More importantly, the role of Ragab in Regatta was one he obviously relished, “The challenge for me was to make Ragab unique, and appealing. When I am playing an evil character I look inside myself to bring that evil out and enable the audience to identify with it, because we all have it in there somewhere. The process is actually a cleansing one; by acting it out I can then release it.”
In the past, identification with the character has been a hazard of the job though. “I’ve enjoyed every role I’ve played, but some have been very heavy. In 2004, after playing a severely crushed personality in Baheb El Cinema I ended up in hospital for six weeks. I felt literally weighed down by mountains of worries.”
This kind of experience prompted Hemeida to analyse and develop his own acting method, which he describes as, “a mixture of techniques that I arrived at by accident. When I first took acting lessons I was seventeen. It was by the book – except that there is no such thing as the book. That’s for the teacher, not the student. Supposedly the teacher is a mirror for the student – only in acting there are no mirrors. In dancing yes, but not acting! So I arrived at my own method by which I became both student and teacher, learning how to be both in the character and outside simultaneously – almost like playing with a marionette.”
Part of this process came through studying bodywork in Alexander and Feldenkrais techniques. “The body is the instrument the actor uses, and we must know our instrument. Everything from blood pressure to nerves to muscles are affected while you are acting, and to this end I studied anatomy to understand and learn to control these things better – and not to end up in the hospital with high blood pressure!”
Poetry and meditation also play a daily role in Hemeida’s life, probably helping to keep that high blood pressure at bay.
“I do half an hour’s meditation daily. When I first began to meditate I didn’t even know that was what I was doing. I would find myself concentrating on something, like a tiny leaf, or I’d lie on the floor and close my eyes.”
Does he write any poetry himself? “No, only what I make up to read to my grand-daughters – nothing serious,” he says. But he is, and has always been, an avid bookworm.
“There is no-one in the world that I’d like to meet that I haven’t already met through books. I remember once I was playing snooker with a friend and I was reading a book about Taha Hussein between shots. When he asked me why, I explained that later that evening I was due to sit with Taha Hussein – meaning in a book – so I was trying to familiarize myself with him. My friend thought I was crazy.”
Yet when it comes to researching a role, Hemeida puts books away. “I always use the script as my reference, nothing else. My aim is to catch the spirit of what the script-writer has created. Even when playing a historical character I refer only to the scenario in front of me.”
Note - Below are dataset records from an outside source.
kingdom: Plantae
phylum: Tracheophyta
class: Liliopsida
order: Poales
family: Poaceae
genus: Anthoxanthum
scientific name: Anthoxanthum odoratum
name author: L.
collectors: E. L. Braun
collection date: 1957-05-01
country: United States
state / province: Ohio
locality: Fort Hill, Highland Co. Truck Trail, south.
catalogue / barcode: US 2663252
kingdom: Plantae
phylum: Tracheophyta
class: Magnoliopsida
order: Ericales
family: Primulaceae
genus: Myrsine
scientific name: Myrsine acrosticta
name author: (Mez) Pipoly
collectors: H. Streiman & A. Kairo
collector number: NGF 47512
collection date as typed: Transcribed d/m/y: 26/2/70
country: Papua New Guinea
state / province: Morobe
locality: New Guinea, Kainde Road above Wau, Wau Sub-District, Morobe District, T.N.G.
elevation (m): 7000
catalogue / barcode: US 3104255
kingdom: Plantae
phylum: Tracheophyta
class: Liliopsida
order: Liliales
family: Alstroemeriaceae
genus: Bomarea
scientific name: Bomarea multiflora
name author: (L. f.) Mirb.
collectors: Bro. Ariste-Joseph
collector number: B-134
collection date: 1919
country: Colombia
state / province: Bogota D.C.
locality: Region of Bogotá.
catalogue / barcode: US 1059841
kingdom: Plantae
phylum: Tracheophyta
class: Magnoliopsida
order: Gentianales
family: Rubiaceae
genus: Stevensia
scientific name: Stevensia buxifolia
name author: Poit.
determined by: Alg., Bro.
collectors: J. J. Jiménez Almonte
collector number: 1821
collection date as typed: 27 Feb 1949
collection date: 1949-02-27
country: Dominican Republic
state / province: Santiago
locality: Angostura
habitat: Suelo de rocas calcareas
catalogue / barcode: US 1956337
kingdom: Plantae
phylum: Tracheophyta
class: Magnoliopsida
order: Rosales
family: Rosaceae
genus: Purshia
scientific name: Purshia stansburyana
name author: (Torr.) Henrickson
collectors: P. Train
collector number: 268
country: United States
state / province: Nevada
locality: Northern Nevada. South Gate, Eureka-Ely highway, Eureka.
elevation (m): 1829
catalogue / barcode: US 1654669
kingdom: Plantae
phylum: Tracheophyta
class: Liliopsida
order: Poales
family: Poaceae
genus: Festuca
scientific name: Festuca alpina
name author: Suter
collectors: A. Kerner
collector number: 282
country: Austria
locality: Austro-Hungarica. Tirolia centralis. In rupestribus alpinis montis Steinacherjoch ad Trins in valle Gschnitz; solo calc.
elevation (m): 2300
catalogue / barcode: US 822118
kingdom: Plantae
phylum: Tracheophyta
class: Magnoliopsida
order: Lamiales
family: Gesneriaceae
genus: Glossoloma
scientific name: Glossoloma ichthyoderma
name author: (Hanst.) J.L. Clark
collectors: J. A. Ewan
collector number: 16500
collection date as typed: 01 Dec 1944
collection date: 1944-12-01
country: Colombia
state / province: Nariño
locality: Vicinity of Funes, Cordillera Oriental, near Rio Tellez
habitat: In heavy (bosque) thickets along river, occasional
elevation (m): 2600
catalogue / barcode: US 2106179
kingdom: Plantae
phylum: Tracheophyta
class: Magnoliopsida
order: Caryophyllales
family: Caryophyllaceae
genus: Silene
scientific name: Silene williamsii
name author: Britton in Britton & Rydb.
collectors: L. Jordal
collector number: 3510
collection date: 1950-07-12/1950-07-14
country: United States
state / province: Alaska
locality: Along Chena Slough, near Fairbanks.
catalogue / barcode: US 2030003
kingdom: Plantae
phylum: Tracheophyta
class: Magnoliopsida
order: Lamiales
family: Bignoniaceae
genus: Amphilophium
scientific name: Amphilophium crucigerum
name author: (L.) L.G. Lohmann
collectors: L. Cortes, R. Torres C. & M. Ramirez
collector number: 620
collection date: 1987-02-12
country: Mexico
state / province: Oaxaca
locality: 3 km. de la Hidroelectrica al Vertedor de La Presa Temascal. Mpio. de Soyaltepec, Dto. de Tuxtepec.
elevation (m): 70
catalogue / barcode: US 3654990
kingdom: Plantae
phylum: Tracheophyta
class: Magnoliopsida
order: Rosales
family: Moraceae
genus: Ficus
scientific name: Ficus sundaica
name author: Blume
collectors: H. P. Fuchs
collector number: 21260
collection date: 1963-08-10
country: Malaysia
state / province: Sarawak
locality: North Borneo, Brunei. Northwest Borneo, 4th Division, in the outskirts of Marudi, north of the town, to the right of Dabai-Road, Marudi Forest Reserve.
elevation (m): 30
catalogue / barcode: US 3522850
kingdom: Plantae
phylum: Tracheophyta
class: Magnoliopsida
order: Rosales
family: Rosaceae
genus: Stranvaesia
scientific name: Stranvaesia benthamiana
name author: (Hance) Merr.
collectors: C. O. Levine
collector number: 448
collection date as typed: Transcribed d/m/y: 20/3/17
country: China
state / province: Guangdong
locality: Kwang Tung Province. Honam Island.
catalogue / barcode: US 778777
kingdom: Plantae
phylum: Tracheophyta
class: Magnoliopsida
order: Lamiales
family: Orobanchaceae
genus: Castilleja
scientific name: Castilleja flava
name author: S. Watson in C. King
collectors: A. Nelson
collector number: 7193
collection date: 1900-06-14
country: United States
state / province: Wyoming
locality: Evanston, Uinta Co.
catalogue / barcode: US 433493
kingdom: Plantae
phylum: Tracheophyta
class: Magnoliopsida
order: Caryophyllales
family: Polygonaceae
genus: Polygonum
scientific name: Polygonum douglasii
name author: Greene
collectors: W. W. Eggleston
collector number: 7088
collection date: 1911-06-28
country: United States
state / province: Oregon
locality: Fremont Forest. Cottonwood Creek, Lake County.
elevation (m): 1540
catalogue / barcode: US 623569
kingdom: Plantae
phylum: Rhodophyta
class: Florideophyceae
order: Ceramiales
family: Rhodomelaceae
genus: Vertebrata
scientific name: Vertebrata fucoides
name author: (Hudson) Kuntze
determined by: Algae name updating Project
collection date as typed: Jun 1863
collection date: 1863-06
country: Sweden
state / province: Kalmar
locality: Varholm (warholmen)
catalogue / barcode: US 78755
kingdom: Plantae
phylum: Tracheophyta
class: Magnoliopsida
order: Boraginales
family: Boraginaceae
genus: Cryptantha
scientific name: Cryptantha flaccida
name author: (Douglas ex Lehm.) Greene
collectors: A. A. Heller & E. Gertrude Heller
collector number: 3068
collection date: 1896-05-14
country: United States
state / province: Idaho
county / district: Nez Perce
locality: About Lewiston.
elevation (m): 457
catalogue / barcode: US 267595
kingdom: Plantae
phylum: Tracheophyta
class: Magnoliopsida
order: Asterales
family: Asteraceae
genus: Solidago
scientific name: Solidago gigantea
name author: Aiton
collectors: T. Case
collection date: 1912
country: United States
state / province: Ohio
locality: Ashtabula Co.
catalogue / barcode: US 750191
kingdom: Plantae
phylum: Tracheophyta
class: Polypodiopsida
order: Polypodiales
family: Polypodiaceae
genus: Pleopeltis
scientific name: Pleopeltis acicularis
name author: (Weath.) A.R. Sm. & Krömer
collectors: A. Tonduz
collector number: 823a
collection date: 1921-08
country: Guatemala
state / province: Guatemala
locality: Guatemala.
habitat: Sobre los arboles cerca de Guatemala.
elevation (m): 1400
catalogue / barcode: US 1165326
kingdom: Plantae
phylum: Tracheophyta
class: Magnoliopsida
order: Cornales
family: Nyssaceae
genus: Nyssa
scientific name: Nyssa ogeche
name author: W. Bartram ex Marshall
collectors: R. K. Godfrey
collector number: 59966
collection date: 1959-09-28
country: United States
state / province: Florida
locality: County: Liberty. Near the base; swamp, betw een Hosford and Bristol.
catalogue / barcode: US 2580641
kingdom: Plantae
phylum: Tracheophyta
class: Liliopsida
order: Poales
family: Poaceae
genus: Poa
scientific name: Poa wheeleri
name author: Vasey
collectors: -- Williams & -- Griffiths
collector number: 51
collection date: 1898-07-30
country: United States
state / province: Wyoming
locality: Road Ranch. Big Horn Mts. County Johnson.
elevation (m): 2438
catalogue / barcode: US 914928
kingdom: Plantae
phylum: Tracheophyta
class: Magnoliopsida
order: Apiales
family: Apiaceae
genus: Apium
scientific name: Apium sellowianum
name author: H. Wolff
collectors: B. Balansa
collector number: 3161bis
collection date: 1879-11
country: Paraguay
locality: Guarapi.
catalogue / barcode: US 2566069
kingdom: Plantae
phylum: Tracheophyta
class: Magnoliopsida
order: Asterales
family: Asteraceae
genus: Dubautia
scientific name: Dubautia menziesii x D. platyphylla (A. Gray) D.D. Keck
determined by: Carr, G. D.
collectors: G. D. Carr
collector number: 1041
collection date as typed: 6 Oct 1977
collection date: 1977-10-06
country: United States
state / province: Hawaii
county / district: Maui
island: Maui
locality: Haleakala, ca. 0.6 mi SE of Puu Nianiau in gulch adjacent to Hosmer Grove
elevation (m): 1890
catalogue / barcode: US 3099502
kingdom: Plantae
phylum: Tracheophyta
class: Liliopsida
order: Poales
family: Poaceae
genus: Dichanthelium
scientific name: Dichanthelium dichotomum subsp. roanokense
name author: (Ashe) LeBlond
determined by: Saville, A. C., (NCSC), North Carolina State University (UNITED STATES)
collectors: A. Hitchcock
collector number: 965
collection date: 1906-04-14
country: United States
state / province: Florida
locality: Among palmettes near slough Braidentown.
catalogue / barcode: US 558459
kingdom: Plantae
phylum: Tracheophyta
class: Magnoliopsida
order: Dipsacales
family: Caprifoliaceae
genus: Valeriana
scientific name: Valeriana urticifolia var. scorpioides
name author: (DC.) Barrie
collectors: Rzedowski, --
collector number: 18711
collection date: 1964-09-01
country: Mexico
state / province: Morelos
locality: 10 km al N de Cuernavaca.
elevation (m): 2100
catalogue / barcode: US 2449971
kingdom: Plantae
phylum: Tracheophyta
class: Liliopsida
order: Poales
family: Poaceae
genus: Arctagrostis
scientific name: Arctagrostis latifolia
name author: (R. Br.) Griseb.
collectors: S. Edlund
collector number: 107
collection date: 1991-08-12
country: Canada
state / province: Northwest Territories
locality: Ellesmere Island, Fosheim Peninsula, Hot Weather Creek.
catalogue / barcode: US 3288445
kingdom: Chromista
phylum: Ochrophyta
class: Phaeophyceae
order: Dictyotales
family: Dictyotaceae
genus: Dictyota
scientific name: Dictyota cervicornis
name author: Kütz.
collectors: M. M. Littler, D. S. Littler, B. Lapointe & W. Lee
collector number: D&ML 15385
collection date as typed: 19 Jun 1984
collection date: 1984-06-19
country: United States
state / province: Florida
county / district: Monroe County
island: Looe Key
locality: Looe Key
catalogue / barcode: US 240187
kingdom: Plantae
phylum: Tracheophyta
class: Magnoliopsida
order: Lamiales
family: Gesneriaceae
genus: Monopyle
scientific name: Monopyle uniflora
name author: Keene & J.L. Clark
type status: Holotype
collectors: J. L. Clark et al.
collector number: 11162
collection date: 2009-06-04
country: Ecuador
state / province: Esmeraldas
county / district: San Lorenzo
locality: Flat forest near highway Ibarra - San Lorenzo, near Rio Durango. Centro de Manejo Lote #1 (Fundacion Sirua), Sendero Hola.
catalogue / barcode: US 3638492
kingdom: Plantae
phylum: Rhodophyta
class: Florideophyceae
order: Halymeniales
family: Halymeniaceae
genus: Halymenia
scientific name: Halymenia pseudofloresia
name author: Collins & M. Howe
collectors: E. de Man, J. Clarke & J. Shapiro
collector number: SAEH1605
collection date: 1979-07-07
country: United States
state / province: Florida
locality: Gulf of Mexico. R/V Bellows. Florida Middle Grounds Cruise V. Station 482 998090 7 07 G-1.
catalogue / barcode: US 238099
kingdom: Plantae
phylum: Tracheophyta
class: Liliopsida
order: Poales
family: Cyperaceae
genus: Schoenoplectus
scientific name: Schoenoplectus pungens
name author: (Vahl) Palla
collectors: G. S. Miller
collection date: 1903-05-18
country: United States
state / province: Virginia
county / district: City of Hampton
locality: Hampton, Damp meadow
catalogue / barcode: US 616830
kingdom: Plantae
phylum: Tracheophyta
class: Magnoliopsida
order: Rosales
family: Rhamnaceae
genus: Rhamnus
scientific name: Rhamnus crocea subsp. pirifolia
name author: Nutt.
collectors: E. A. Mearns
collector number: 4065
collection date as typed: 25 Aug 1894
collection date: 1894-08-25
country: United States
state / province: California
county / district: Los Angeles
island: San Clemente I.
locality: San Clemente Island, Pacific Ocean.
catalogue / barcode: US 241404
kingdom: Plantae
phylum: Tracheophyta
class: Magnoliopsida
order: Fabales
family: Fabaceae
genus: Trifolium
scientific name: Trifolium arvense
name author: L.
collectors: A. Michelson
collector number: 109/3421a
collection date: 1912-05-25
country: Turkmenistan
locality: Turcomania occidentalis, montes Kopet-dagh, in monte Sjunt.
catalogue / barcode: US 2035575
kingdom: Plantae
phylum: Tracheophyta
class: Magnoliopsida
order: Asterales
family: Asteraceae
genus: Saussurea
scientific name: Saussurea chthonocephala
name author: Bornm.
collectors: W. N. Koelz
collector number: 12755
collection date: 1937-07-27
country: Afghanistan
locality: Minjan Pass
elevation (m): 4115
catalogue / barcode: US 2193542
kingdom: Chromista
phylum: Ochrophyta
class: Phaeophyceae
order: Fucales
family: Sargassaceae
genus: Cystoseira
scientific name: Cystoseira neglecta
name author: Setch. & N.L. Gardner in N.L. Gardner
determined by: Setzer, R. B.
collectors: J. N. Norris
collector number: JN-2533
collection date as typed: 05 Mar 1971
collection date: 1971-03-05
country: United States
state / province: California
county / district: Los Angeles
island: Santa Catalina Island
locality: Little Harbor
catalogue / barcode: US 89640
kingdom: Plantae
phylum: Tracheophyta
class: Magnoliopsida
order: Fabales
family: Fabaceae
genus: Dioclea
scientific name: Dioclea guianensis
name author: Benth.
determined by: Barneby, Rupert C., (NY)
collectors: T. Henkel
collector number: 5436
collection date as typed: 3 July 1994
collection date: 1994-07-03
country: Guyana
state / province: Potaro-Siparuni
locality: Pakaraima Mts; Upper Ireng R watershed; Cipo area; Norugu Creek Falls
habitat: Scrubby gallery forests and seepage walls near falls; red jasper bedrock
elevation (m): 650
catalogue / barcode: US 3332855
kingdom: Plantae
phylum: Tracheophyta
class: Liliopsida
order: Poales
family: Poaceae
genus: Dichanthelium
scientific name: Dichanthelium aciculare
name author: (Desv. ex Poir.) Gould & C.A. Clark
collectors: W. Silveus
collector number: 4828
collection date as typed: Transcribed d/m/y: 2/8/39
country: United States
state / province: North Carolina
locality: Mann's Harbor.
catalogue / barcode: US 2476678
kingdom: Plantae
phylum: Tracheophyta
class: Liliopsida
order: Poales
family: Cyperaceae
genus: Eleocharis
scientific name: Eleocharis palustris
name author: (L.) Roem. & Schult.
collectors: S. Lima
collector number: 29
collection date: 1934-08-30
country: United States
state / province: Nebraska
Ott we Far allows Hemeida to explore more of a comedy role, something he says he hasn’t had that many chances to do. But he has no preference between comedy and drama. “I like both, and in both I apply myself to the job and get on with it. First and foremost I have to enjoy myself – otherwise the audience won’t be entertained.”
The eyebrow lifts again, and with such a heavy dose of charm emanating from behind the desk it seems appropriate to ask, what does he find most attractive in a woman?
“Her soul,” is his instant reply. “I see it and I feel it. But sometimes it might be something other people don’t see at all.”
Villain, lover or both, it seems Mahmoud Hemeida has it all under control. In whatever movie you catch him this year, be prepared to be entertained!